The European Union (EU) through its intervention programmes has restored hopes to millions of people displaced by the Boko Haram insurgency in Borno State, North East, Nigeria, its Head of Delegation to Nigeria and ECOWAS, Ambassador Samuela Isopi, has said. She spoke during the premiere of ‘Hope’, a documentary film about the struggles of the displaced people in Borno state, held at the Musa Yar’Adua Centre, Abuja.
Isopi explained that through funding support in the last four years to conflict-affected areas in Borno State, the EU has contributed to the restoration of peace and hope to millions of people in the state. She said the EU had committed about €130 million in the last four years to the efforts of the Borno State government to rebuild and rehabilitate affected communities. According to her, this funding support alone has contributed to the restoration of basic services and livelihoods which cut across health and nutrition, agriculture and livelihood, water and sanitation, social protection, education, conflict mitigation and cohesion among displaced populations and their host communities.
In addition, she said, the EU had, since 2014, provided over €345 million in humanitarian assistance, including the €56 million funding allocated in 2021, in an effort to help meet the basic needs of the conflict-affected people by supporting emergency food aid, shelter, access to clean water, hygiene and sanitation, basic primary healthcare, protection and education.
“We are happy to see that the support has brought hope back to Borno State as millions of people are now returning to their communities,” she added.
Underlining the objective behind the documentary, the Ambassador said it was aimed at creating awareness amongst the European and Nigerian populations on the impact of the conflict and humanitarian crisis affecting the people of Borno State, North-East of Nigeria. In addition, the film highlights the role of the EU, its contribution to humanitarian and recovery assistance to the conflict-affected population, in its partnership with the Government of Nigeria.
Also speaking at the event, Dogo Shettima, the Special Assistant to Governor Borno State on Reconstruction, Rehabilitation and Resettlement, who represented Governor Babagana Umara Zulum, noted that the EU intervention has been helpful in restoring peace and stability to the North-East, most especially Borno State. He expressed the state government’s appreciation of “The immense support” it was receiving from humanitarian agencies such as the EU in restoring lives and livelihood to the people.
According to Shettima, about one million people who were displaced as a result of insurgency have been resettled due to the support of the EU.
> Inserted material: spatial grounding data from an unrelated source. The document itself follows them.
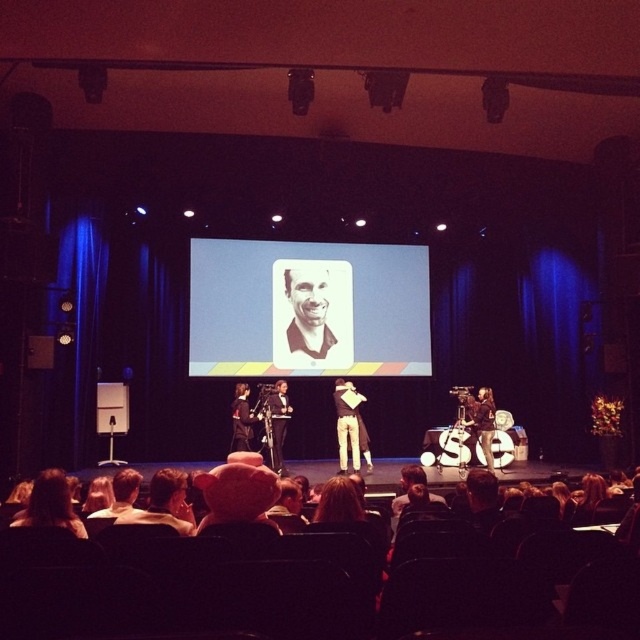
Question: Which point appears farthest from the camera in this image?

Choices:
 (A) (492, 412)
 (B) (237, 449)
 (C) (273, 440)

Answer: (B)

Question: Can you confirm if white cotton shirt at center is positioned above leather jacket at center?

Choices:
 (A) yes
 (B) no

Answer: (A)

Question: Which object appears closest to the camera in this image?

Choices:
 (A) black suit at center
 (B) leather jacket at center
 (C) white paper at center

Answer: (B)

Question: Does white cotton shirt at center appear under matte black suit at center?

Choices:
 (A) no
 (B) yes

Answer: (B)

Question: Which point is closer to the camera?

Choices:
 (A) white cotton shirt at center
 (B) white paper at center

Answer: (A)

Question: Is leather jacket at center to the left of matte black suit at center from the viewer's perspective?

Choices:
 (A) yes
 (B) no

Answer: (B)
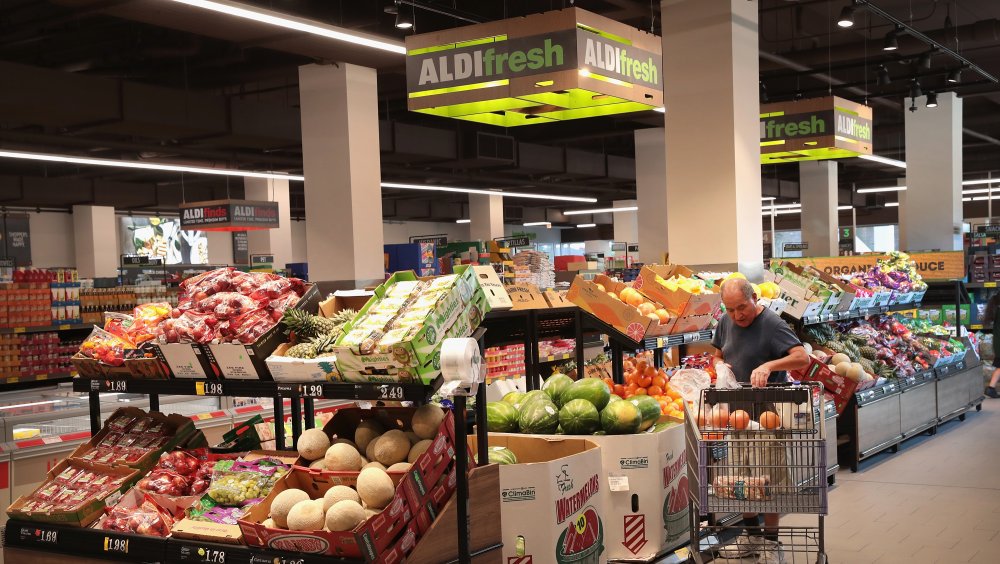
This screenshot has width=1000, height=564. Identify the location of floor. (991, 449).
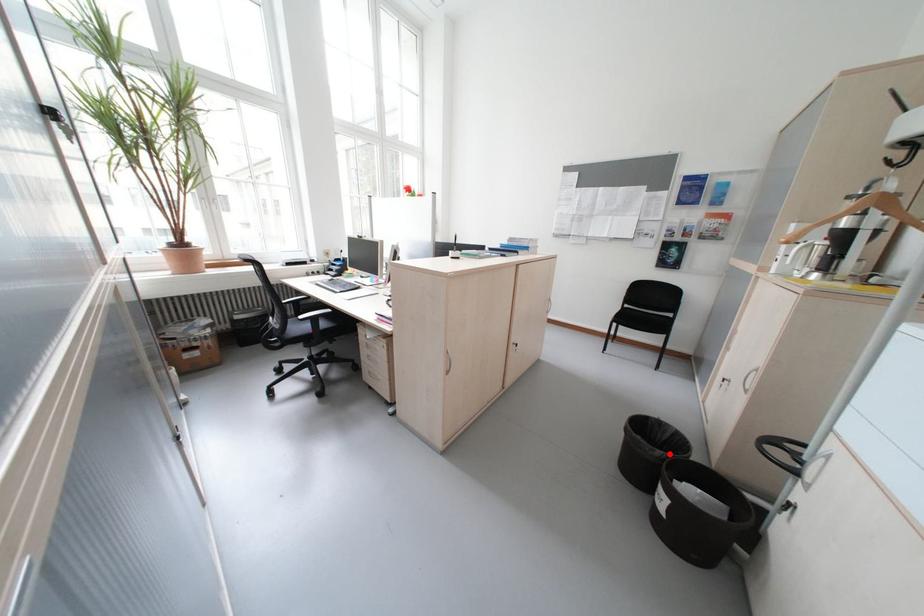
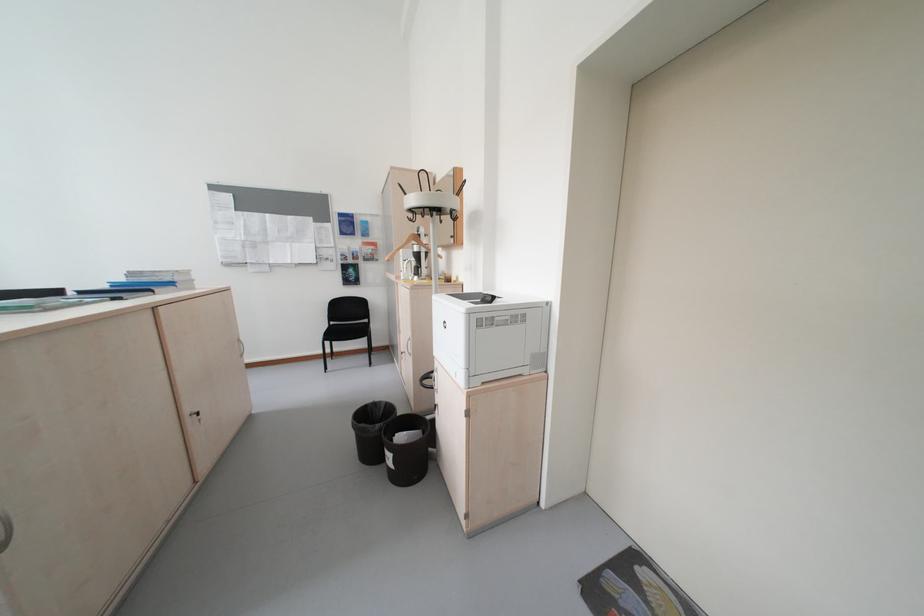
The point at the highlighted location is marked in the first image. Where is the corresponding point in the second image?

(388, 427)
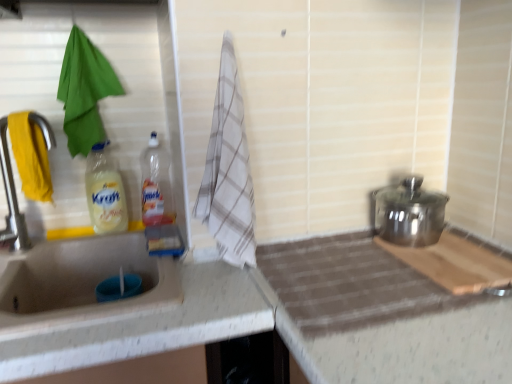
This screenshot has height=384, width=512. I want to click on free spot in front of white checkered towel at center, which appears as the 2th beach towel when viewed from the left, so (x=231, y=286).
“The EU has helped us in the areas of education and health. They have constructed so many schools in the IDP camps where people have been resettled. Through the EU, we have resettled nine out of 11 Local Governments Areas in Borno State. These nine Local Governments cater for 11,000 households, amounting to over one million people”, he said.
In her own remarks, the Minister of Humanitarian Affairs, Disaster Management and Social Development, Sadiya Farouq, represented by the Deputy Director, Disaster Management in the Ministry, Abubakar Suleiman, said she is hopeful that the documentary would assist in bringing the plight of the North East to the attention of the general public. The Co-Director of the documentary, Judith Rueff, said the documentary, which was produced by Factstory with funding from the EU, “Is a demonstration of possibility and courage as it reminds us of the real people, the complexity and the nuances of the different conditions the people affected by this conflict lives in”.